Merhaba,
Kuzey yarımkürede hava ısınmaya başladı ve önümüzde yeni bir dalış sezonu var. Peki bu sezon nereye dalışa gitmeli? Ben kendi planlarımı anlatayım, siz de buradan yola çıkarak kendi planınızı yapın bence.
Önce bu yıl artık karadan sıkıldım, sualtına dalayım, basınçlı kuru hava soluyayım, mürenlerle, ahtapotlarla yaren olayım, yetti gari diyenler için önerim hazır daha sezon başlamamışken SSI ya da PADI sistemi üzerinden online dalış eğitimine başlayıp hem dalış teorisi öğrenebilirsiniz hem de sezonu daha verimli geçirirsiniz.
Benim bu yaz için ilk hedefim daha önce hiç dalamadığım Kuzey Kıbrıs kıyıları, Kuzey Kıbrıs’ın hem suları sıcak hem de dalışa büyük tekneler değil sürat botları ve zodyaklarla gidiliyor. Üstelik Kıbrıs kıyıları Akdeniz’in en bakir koyları sayılabilir.
Kıbrıs’tan sonra her yıl bence özellikle sezonun ortasında gidilmesi gereken dalış noktası Muğla Sarıgerme ve Dalyan, Dalyan’da ve Sarıgerme’de dalış teknesi sayısı az ama dalış noktaları muhteşem ve bu bölge nedense dalgıçların Kaş veya Bodrum gibi tercih ettiği bir yer değil, dolayısı ile sezonun en yoğun günlerinde kalabalıktan uzak dalışlar yapmak mümkün.

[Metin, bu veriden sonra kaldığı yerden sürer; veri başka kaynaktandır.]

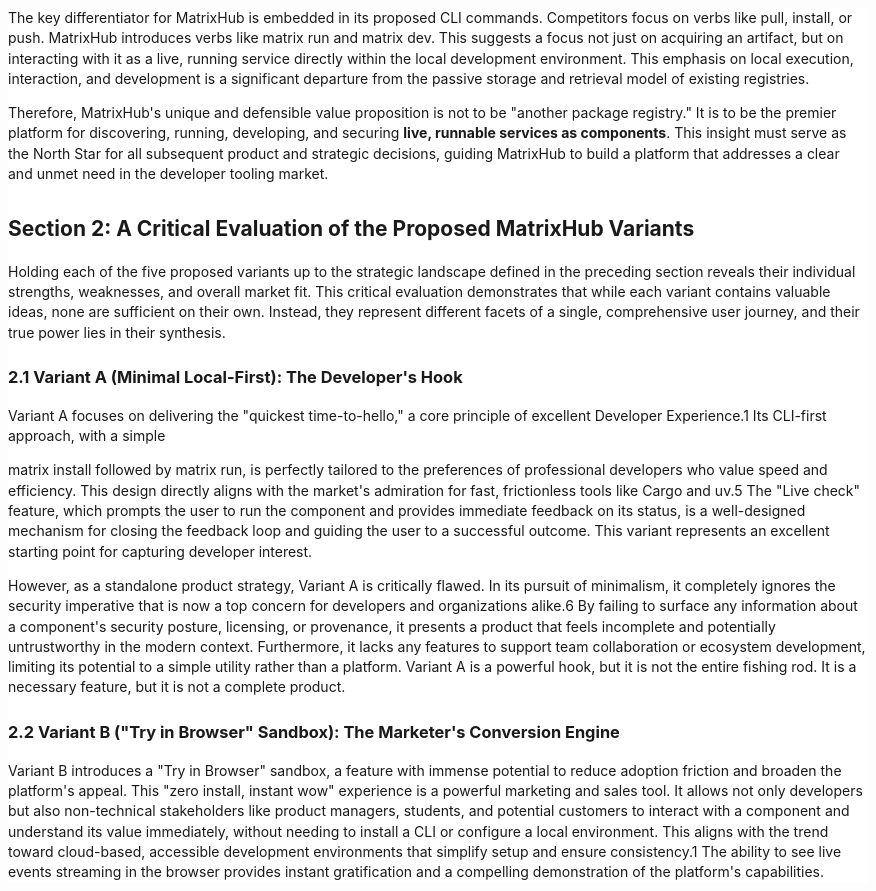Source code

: The key differentiator for MatrixHub is embedded in its proposed CLI commands. Competitors focus on verbs like pull, install, or push. MatrixHub introduces verbs like matrix run and matrix dev. This suggests a focus not just on acquiring an artifact, but on interacting with it as a live, running service directly within the local development environment. This emphasis on local execution, interaction, and development is a significant departure from the passive storage and retrieval model of existing registries.

Therefore, MatrixHub's unique and defensible value proposition is not to be "another package registry." It is to be the premier platform for discovering, running, developing, and securing **live, runnable services as components**. This insight must serve as the North Star for all subsequent product and strategic decisions, guiding MatrixHub to build a platform that addresses a clear and unmet need in the developer tooling market.

## **Section 2: A Critical Evaluation of the Proposed MatrixHub Variants**

Holding each of the five proposed variants up to the strategic landscape defined in the preceding section reveals their individual strengths, weaknesses, and overall market fit. This critical evaluation demonstrates that while each variant contains valuable ideas, none are sufficient on their own. Instead, they represent different facets of a single, comprehensive user journey, and their true power lies in their synthesis.

### **2.1 Variant A (Minimal Local-First): The Developer's Hook**

Variant A focuses on delivering the "quickest time-to-hello," a core principle of excellent Developer Experience.1 Its CLI-first approach, with a simple

matrix install followed by matrix run, is perfectly tailored to the preferences of professional developers who value speed and efficiency. This design directly aligns with the market's admiration for fast, frictionless tools like Cargo and uv.5 The "Live check" feature, which prompts the user to run the component and provides immediate feedback on its status, is a well-designed mechanism for closing the feedback loop and guiding the user to a successful outcome. This variant represents an excellent starting point for capturing developer interest.

However, as a standalone product strategy, Variant A is critically flawed. In its pursuit of minimalism, it completely ignores the security imperative that is now a top concern for developers and organizations alike.6 By failing to surface any information about a component's security posture, licensing, or provenance, it presents a product that feels incomplete and potentially untrustworthy in the modern context. Furthermore, it lacks any features to support team collaboration or ecosystem development, limiting its potential to a simple utility rather than a platform. Variant A is a powerful hook, but it is not the entire fishing rod. It is a necessary feature, but it is not a complete product.

### **2.2 Variant B ("Try in Browser" Sandbox): The Marketer's Conversion Engine**

Variant B introduces a "Try in Browser" sandbox, a feature with immense potential to reduce adoption friction and broaden the platform's appeal. This "zero install, instant wow" experience is a powerful marketing and sales tool. It allows not only developers but also non-technical stakeholders like product managers, students, and potential customers to interact with a component and understand its value immediately, without needing to install a CLI or configure a local environment. This aligns with the trend toward cloud-based, accessible development environments that simplify setup and ensure consistency.1 The ability to see live events streaming in the browser provides instant gratification and a compelling demonstration of the platform's capabilities.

Kaş ve Bodrum Türkiye’de dalış denince ilk akla gelen yerler olsa da ben her iki bölgeyi de sezonun sonunda Eylül, Ekim hatta Kasım’da ziyaret etmeyi seviyorum.
Yaz tatilini eğer Antalya’da geçirecekseniz, daha önce burada konu ettiğimiz Paris II batığına mutlaka dalmalısınız.
Ege Bölgesi’ne gelirsek aşağıdan yukarı gidelim, dediğim gibi Bodrum sezon sonu ya da sezonun en başında çok keyifli olabilir, Kuşadası özellikle derin dalış sevenleri memnun edecektir. Son yıllarda yavaş yavaş değerini anladığımız Seferihisar, Sığacık da bu yıl hiç değilse 8-10 dalış yapmak ve keyfini çıkarmak istediğim bölgeler arasında. Çeşme özellikle batıkları ve mağaralarıyla zaten olmaz ise olmaz bir yer ancak yine değeri yeni anlaşılan Karaburun ve çevresi de bu yıl dalınması gereken bir bölge. Foça’da aslında dünyaca ünlü bir dalış bölgesi olabilecekken değerini veremediğimiz bir kasabamız. Az daha yukarı gelince Ayvalık özellikle kırmızı mercanları ile muhteşem ancak suları soğuk bir dalış bölgemiz, keza Assos-Behramkale açıkları da soğuk ama keyifli dalışların merkezi.
Saros ve Çanakkale, Türkiye’nin ilk ve tek Sualtı milli parkı Gökçeada zaten İstanbul’a yakınlığı sebebiyle en az 1 hafta sonu ziyaret edilebilir bölgeler. Eğer İstanbul’daysanız ve hiç şehir dışına kaçma şansınız olmayacak ise Prens Adaları görüş sığ suda zayıf olsa da mutlaka dalınması gereken çok keyifli bir bölge.
Şimdi Akdeniz, Ege ve Marmara’dan bahsettim ancak Karadeniz’de de özellikle Sinop ve Ordu sahillerinde çok eğlenceli ve tarihi dalış noktaları var. Eğer aklınızda göllere dalmak varsa özellikle Van Gölü bu merakınızı ziyadesi ile giderecektir.
3 tarafı denizlerle çevrili ve bir çok gölü bulunan ülkemiz şu kısacık yazıdan da anlaşıldığı üzere aslında dalış için biçilmiş kaftan ancak bizlerin bunu yeterince değerlendirdiği söylenemez. Tabii bunun bir çok sebebi var ama bunları da gelecek hafta konuşalım.